This article is a part of our Vulnerability Database (back to index)
Cross-Site Request Forgery occurrences in Mailman
In GNU Mailman before 2.1.38, a list member or moderator can get a CSRF token and craft an admin request (using that token) to set a new admin password or make other changes. (2021-12-02, CVE-2021-44227)
GNU Mailman before 2.1.35 may allow remote Privilege Escalation. A csrf_token value is not specific to a single user account. An attacker can obtain a value within the context of an unprivileged user account, and then use that value in a CSRF attack against an admin (e.g., for account takeover). (2021-10-21, CVE-2021-42097)
Why Cross-Site Request Forgery can be dangerous
The absence of Anti-CSRF tokens may lead to a Cross-Site Request Forgery attack that can result in executing a specific application action as another logged in user, e.g. steal their account by changing their email and password or silently adding a new admin user account when executed from the administrator account.
The attacker may copy one of your web application forms, e.g. email/password change form.
The webpage will contain a form with the exact set of fields as the original application but with input values already provided and the submit button replaced with a Javascript code causing auto-submission.
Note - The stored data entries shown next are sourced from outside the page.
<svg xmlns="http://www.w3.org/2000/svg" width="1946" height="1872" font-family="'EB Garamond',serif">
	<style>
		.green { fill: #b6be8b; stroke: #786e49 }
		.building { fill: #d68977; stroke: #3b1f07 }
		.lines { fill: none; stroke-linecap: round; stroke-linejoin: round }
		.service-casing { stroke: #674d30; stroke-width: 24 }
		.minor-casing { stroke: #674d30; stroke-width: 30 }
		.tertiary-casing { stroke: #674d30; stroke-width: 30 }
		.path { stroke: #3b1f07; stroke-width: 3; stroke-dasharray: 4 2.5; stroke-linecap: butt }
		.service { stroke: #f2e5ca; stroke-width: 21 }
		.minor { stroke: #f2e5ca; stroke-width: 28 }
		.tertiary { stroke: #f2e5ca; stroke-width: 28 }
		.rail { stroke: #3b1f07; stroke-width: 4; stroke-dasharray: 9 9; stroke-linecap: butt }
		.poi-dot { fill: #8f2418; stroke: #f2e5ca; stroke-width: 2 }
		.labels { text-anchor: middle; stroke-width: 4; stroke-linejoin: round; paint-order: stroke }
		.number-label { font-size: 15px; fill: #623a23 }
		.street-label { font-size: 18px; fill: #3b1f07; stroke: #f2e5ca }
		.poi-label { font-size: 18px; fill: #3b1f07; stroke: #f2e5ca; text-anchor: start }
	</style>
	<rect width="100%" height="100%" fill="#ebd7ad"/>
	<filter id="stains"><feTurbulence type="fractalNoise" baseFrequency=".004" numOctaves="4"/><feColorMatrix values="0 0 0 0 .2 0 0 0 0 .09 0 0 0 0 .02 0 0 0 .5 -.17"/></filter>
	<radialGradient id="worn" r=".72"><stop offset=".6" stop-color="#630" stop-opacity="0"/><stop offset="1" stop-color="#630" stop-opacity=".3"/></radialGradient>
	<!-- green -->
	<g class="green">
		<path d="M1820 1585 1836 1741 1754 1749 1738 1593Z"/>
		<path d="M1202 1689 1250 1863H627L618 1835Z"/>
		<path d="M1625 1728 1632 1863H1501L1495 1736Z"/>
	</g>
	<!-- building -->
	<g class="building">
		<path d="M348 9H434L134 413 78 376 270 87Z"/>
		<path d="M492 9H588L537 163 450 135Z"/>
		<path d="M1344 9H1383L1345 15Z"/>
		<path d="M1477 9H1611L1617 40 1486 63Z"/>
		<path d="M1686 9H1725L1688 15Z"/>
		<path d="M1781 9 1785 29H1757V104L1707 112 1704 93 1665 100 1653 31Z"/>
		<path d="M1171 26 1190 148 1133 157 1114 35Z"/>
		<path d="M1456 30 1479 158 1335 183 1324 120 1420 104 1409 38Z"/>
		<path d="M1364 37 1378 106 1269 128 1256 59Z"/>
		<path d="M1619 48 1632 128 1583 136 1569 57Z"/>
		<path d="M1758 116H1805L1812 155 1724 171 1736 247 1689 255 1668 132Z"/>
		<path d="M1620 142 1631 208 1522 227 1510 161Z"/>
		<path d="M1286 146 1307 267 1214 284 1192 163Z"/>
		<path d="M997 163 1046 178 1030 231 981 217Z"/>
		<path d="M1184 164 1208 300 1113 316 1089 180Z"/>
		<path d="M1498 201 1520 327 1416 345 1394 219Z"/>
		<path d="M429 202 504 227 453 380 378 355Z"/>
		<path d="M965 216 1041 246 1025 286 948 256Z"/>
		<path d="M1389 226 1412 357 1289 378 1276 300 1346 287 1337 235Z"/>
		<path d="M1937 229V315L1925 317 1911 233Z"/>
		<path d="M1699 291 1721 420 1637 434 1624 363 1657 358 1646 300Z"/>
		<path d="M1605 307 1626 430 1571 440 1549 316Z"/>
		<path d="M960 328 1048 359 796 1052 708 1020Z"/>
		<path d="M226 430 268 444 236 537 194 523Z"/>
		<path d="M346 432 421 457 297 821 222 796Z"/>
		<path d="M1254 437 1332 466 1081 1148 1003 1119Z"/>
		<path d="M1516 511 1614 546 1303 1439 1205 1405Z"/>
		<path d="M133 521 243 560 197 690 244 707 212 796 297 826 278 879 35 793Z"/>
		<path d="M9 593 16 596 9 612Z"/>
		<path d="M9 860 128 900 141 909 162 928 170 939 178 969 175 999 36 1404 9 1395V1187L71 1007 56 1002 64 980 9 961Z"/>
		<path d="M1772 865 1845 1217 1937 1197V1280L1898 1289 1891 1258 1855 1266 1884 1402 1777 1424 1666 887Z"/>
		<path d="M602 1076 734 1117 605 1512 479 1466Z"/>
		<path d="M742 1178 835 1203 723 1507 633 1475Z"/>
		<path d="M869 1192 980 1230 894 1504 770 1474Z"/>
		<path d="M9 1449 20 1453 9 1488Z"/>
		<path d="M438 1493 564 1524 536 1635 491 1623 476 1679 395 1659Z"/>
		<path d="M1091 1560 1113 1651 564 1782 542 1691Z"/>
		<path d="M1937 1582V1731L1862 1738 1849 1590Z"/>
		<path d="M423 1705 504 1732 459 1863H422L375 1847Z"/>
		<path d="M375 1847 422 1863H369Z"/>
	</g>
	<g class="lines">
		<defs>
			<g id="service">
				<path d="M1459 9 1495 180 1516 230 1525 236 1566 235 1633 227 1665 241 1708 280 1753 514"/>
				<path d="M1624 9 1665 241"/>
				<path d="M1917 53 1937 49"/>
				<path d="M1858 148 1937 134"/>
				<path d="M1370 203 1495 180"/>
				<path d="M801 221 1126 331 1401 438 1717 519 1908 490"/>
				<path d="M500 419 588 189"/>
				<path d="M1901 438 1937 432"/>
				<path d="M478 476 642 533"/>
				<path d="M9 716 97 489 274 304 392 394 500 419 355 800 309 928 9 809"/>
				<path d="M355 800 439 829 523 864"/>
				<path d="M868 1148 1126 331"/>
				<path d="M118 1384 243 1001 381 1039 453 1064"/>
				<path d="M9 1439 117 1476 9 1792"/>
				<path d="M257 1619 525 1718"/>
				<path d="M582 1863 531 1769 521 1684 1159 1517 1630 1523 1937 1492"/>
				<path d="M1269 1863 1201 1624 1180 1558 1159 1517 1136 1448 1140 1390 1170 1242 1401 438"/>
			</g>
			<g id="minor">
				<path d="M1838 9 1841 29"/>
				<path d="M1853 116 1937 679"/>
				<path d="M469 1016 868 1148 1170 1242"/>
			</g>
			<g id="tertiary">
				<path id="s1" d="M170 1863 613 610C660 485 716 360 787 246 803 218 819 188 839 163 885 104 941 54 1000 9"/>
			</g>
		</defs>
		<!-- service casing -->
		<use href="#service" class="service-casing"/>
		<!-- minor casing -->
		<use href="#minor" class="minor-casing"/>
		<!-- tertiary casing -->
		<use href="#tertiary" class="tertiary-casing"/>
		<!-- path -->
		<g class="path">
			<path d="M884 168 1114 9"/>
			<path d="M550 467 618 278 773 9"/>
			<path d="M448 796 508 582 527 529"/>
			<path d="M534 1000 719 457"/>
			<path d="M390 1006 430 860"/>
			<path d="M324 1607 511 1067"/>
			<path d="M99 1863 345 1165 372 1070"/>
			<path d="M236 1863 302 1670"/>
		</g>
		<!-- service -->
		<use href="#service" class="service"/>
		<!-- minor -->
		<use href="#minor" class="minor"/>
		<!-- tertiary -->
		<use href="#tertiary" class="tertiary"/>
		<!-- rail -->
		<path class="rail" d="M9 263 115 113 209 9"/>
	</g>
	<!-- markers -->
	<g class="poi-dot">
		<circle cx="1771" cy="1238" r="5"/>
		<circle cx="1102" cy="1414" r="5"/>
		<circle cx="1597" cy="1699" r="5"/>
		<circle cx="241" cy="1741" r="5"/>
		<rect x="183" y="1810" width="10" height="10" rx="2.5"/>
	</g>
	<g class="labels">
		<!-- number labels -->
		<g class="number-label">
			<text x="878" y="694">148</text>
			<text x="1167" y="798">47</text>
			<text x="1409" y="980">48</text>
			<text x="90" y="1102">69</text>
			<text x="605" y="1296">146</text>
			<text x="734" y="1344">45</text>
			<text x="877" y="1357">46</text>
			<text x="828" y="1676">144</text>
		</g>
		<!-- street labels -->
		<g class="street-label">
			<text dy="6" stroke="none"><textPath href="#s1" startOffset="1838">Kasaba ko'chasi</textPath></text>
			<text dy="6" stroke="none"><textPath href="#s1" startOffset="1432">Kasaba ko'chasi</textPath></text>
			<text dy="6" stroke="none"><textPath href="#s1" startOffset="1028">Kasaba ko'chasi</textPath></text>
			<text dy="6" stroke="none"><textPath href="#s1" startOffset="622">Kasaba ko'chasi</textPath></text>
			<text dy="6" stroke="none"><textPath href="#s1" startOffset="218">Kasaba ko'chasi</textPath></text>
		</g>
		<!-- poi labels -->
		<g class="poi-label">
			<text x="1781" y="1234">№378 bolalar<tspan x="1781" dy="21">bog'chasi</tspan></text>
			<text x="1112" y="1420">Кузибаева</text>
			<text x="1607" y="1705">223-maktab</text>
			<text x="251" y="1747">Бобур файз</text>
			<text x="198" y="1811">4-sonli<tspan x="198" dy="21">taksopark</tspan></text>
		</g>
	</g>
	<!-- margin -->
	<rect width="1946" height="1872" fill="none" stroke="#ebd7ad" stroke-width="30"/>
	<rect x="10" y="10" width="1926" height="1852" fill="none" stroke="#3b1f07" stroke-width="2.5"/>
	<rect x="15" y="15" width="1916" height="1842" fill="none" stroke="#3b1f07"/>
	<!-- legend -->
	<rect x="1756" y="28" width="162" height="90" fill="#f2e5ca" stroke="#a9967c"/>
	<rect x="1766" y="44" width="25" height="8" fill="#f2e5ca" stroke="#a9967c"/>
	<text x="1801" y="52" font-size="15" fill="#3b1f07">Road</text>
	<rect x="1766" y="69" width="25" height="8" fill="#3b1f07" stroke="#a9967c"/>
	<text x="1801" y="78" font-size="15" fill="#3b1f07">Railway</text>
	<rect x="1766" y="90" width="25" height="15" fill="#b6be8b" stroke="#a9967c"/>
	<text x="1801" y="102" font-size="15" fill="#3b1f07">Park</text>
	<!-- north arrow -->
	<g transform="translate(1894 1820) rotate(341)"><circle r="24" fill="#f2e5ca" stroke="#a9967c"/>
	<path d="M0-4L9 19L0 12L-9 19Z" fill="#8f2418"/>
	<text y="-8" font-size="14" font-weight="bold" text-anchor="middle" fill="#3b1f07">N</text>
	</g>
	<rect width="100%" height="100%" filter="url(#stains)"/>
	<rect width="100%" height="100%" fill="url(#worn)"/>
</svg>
When the page is accessed the form will be immediately submitted and page contents replaced with a valid content or a redirect to your original application.
One of your application users who is already logged in can be then tricked to navigate to such malicious page e.g. by clicking a link in a phishing email, and the pre-populated form content will be submitted to your application like it would be submitted by your user.